● AUFTRAG A
Aktualisiere die Auflistung von ihrer ersten Zeile bis einschließlich der Zeile mit „genus: Syncarpha“, indem du dort „common name“ durch „Trivialname“ ersetzt. Gib diese Zeilen sonst unverändert wieder aus.

::::::::

Die Einsatzkräfte fuhren mit einem TV-Sendewagen auf das Gelände und erfüllten scheinbar die Forderung des Mannes nach einem Gespräch mit Journalisten. Als der Mann, in der linken Hand sein Handy, in der rechten die Pistole, auf den Wagen zutrat, konnte ihn ein Polizeihund an der Schusshand packen und die Polizisten zugreifen. Der mutmaßliche Täter wurde dabei leicht verletzt.

Anruf in Redaktion

Begonnen hatte der Einsatz bereits am Vormittag. Der Arbeitslose, der vor etwa einem Jahr als Leiharbeiter in dem Betrieb in seinem Heimatort gearbeitet hatte, rief nach seiner Attacke in der Redaktion von Österreich an und wollte seine Motive bekannt geben. Bevor er das tat legte er allerdings wieder auf. Erst bei Gesprächen mit den Beamten erklärte der 49-jährige Vater eines elfjährigen Sohnes und einer vierjährigen Tochter, er wolle gegen die schlechten Arbeitsbedingungen protestieren. Seine Frau bestätigte später, er habe sich schlecht behandelt gefühlt.

Die laut Voestalpine-Konzernsprecher Peter Schiefer 370 Mitarbeiter des Werkes bekamen davon nichts mehr mit, sie wurden rasch in Sicherheit gebracht, blieben aber erschüttert in der Nähe, um das Ende des Vorfalles abzuwarten. Kampfarena Beruf Das Phänomen der "workplace violence", der Gewalt am (ehemaligen) Arbeitsplatz ist auch in Österreich nicht so selten – allerdings kaum mit dem Einsatz von Schusswaffen.

::::::::

● AUFTRAG B
Schreibe den Bericht über den Polizeieinsatz beim Voestalpine-Werk im Anschluss an seinen letzten Satz weiter.

Extrahierte Dateneinträge
::::::::

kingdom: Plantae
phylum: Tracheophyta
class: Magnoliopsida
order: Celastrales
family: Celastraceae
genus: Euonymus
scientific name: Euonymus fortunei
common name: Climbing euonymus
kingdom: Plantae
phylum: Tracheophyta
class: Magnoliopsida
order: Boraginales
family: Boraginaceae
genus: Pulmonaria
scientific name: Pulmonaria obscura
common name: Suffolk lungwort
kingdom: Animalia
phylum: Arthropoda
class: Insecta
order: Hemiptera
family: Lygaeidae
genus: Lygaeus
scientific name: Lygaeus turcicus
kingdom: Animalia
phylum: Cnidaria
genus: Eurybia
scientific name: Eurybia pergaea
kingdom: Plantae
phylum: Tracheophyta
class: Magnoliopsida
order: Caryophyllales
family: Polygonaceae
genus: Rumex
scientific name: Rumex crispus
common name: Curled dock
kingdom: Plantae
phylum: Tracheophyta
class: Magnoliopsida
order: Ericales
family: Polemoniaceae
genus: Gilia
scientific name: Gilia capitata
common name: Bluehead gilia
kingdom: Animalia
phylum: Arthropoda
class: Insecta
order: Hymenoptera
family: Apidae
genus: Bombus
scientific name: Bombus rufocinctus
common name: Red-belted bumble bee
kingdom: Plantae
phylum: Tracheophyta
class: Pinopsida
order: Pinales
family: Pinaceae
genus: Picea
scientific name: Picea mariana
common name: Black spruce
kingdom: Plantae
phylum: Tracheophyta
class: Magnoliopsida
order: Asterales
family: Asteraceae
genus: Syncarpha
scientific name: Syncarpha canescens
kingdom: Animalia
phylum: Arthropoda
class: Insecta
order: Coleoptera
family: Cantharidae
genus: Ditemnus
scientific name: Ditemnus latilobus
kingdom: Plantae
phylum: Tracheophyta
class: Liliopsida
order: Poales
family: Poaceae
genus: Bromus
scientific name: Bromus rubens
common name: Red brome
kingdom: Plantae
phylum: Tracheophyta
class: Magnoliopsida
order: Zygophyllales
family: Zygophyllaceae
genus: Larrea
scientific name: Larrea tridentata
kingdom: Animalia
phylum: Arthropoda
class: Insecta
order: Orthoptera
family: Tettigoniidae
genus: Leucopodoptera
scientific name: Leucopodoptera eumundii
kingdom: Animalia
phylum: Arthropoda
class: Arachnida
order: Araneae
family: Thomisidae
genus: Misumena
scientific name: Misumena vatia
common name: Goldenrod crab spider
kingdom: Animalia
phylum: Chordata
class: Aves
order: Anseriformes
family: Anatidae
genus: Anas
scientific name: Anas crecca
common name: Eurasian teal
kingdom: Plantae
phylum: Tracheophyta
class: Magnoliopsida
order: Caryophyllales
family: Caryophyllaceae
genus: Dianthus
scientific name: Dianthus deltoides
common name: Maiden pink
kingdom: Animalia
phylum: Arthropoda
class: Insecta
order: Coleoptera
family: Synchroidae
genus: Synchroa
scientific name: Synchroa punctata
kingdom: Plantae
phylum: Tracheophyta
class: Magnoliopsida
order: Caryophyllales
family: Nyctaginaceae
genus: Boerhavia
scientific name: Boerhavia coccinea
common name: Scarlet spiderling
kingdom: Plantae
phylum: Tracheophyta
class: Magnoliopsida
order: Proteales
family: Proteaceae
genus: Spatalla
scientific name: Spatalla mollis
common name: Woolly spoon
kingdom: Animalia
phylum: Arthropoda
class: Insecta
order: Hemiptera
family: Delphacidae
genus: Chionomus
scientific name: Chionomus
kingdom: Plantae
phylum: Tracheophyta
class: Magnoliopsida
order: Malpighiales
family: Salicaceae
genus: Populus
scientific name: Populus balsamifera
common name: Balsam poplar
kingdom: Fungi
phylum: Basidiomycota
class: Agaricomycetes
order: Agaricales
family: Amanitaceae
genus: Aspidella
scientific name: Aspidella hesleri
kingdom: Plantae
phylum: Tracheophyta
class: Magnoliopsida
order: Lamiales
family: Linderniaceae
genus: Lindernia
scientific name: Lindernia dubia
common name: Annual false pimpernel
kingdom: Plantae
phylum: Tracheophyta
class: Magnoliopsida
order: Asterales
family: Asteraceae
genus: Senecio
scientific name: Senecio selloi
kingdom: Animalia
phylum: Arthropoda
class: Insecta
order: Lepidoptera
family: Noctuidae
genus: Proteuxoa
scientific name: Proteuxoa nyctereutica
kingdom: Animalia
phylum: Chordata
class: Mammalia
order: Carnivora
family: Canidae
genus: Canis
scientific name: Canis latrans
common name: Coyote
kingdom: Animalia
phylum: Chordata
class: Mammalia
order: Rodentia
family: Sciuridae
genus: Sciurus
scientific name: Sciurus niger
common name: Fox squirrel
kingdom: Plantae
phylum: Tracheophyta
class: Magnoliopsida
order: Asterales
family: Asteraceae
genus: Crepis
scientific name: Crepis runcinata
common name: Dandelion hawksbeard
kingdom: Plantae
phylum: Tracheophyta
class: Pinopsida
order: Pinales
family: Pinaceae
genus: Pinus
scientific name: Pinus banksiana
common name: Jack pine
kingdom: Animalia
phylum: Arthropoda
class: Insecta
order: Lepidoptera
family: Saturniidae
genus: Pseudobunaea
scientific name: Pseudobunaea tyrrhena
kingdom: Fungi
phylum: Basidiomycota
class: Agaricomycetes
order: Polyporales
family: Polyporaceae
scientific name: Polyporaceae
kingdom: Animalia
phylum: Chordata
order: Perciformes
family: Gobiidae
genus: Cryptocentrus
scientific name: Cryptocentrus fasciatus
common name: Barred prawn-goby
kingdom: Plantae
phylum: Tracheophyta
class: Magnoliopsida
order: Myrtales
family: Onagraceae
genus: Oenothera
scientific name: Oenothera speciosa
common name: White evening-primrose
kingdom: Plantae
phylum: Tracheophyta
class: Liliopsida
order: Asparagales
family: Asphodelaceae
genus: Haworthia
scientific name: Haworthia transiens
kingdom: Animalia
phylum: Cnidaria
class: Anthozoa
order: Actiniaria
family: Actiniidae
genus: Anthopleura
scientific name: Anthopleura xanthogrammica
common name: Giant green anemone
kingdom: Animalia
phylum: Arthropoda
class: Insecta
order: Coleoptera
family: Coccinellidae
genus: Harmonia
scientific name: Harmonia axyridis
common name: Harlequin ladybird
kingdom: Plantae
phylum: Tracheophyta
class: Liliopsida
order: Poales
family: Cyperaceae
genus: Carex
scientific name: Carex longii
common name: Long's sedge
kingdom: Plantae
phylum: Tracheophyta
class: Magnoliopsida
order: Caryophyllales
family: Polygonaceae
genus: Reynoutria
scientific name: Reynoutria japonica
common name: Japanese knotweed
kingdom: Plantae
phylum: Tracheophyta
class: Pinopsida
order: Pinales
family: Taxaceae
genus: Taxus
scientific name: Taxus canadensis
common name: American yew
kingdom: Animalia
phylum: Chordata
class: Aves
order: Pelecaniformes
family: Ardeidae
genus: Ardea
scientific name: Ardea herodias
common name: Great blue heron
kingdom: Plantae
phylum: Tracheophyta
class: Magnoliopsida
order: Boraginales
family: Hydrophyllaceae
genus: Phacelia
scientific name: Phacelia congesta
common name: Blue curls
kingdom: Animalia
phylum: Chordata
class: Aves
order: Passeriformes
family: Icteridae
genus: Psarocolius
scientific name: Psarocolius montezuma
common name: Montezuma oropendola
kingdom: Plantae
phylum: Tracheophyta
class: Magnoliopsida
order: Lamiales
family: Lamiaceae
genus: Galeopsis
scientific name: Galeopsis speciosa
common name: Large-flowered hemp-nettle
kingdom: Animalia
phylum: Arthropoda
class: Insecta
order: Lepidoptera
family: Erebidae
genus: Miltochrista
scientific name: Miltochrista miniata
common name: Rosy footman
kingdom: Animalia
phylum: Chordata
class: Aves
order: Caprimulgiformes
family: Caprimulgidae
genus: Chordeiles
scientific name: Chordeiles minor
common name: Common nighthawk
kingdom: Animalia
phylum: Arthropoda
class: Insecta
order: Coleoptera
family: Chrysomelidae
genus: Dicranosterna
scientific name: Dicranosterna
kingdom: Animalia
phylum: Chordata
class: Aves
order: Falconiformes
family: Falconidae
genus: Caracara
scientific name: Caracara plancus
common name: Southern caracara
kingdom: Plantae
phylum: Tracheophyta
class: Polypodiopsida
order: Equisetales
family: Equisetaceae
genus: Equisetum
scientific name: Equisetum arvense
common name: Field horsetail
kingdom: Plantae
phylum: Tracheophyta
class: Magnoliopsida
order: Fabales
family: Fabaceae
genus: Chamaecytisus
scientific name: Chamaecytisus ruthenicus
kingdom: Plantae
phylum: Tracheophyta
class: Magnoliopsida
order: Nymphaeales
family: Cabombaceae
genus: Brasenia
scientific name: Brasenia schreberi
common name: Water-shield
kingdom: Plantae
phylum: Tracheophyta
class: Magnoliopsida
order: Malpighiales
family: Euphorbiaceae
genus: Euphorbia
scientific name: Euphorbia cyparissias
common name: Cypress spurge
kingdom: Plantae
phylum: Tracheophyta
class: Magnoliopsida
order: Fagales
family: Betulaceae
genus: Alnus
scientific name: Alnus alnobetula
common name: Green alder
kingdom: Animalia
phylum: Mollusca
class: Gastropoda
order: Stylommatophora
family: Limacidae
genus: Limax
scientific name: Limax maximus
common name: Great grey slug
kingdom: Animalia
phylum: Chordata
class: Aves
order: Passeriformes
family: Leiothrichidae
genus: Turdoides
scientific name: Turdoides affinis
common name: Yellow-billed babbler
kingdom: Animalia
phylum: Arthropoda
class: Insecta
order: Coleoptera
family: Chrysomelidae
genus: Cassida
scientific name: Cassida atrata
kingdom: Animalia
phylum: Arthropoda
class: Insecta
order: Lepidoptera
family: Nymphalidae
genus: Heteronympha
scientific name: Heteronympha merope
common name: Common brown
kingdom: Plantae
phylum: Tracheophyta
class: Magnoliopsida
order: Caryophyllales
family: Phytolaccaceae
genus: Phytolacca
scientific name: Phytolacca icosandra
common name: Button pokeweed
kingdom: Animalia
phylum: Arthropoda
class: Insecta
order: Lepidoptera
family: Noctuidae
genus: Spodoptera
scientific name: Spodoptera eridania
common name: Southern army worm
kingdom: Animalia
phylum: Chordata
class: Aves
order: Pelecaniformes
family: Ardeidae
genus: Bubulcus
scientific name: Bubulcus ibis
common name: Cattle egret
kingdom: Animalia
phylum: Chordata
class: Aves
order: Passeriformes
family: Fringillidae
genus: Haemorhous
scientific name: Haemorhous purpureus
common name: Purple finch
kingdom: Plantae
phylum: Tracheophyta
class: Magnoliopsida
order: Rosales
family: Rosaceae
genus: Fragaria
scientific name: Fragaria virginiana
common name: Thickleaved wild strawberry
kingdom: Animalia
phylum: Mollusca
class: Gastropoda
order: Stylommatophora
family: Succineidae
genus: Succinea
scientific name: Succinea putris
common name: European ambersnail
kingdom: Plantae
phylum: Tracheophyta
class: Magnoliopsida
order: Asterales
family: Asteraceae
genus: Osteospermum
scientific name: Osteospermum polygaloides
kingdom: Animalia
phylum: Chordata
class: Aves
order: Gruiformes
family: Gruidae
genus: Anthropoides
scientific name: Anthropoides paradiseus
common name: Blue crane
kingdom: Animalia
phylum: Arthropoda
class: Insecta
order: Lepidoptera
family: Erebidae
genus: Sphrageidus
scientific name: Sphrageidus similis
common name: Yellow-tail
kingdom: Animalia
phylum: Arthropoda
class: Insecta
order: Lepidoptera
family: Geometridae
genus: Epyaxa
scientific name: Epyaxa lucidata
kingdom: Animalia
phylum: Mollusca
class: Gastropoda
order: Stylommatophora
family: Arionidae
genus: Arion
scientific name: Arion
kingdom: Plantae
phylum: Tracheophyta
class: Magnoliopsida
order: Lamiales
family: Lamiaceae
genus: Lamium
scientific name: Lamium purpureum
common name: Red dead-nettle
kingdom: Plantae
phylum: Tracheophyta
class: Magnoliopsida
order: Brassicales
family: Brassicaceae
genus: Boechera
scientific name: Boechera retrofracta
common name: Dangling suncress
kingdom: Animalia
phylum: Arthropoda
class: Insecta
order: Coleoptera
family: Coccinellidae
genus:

::::::::

● ANTWORT A
kingdom: Plantae
phylum: Tracheophyta
class: Magnoliopsida
order: Celastrales
family: Celastraceae
genus: Euonymus
scientific name: Euonymus fortunei
Trivialname: Climbing euonymus
kingdom: Plantae
phylum: Tracheophyta
class: Magnoliopsida
order: Boraginales
family: Boraginaceae
genus: Pulmonaria
scientific name: Pulmonaria obscura
Trivialname: Suffolk lungwort
kingdom: Animalia
phylum: Arthropoda
class: Insecta
order: Hemiptera
family: Lygaeidae
genus: Lygaeus
scientific name: Lygaeus turcicus
kingdom: Animalia
phylum: Cnidaria
genus: Eurybia
scientific name: Eurybia pergaea
kingdom: Plantae
phylum: Tracheophyta
class: Magnoliopsida
order: Caryophyllales
family: Polygonaceae
genus: Rumex
scientific name: Rumex crispus
Trivialname: Curled dock
kingdom: Plantae
phylum: Tracheophyta
class: Magnoliopsida
order: Ericales
family: Polemoniaceae
genus: Gilia
scientific name: Gilia capitata
Trivialname: Bluehead gilia
kingdom: Animalia
phylum: Arthropoda
class: Insecta
order: Hymenoptera
family: Apidae
genus: Bombus
scientific name: Bombus rufocinctus
Trivialname: Red-belted bumble bee
kingdom: Plantae
phylum: Tracheophyta
class: Pinopsida
order: Pinales
family: Pinaceae
genus: Picea
scientific name: Picea mariana
Trivialname: Black spruce
kingdom: Plantae
phylum: Tracheophyta
class: Magnoliopsida
order: Asterales
family: Asteraceae
genus: Syncarpha

● ANTWORT B
Beruf "gesellschaftlich enorm wichtig"

Der Vorarlberger Gerichtspsychiater Reinhard Haller sieht drei Gründe, warum sich derartige Aggression aufbauen kann. "Erstens ist der Beruf gesellschaftlich enorm wichtig geworden und hat daher zweitens sehr viel mit dem Selbstbild und Selbstwertgefühl zu tun", fasst der Mediziner zusammen. "Drittens ist das berufliche Umfeld zur Kampfarena geworden, in dem Aggressionen abgebaut werde, die früher andere Ventile wie körperliche Arbeit fanden", ist er überzeugt. Viel häufiger als der Amokläufer sei aber der anonyme Täter, der Drohbriefe oder Drohanrufe macht, um den Betrieb zu schädigen. (Michael Möseneder, Michael Simoner, DER STANDARD Printausgabe, 5.9.2008)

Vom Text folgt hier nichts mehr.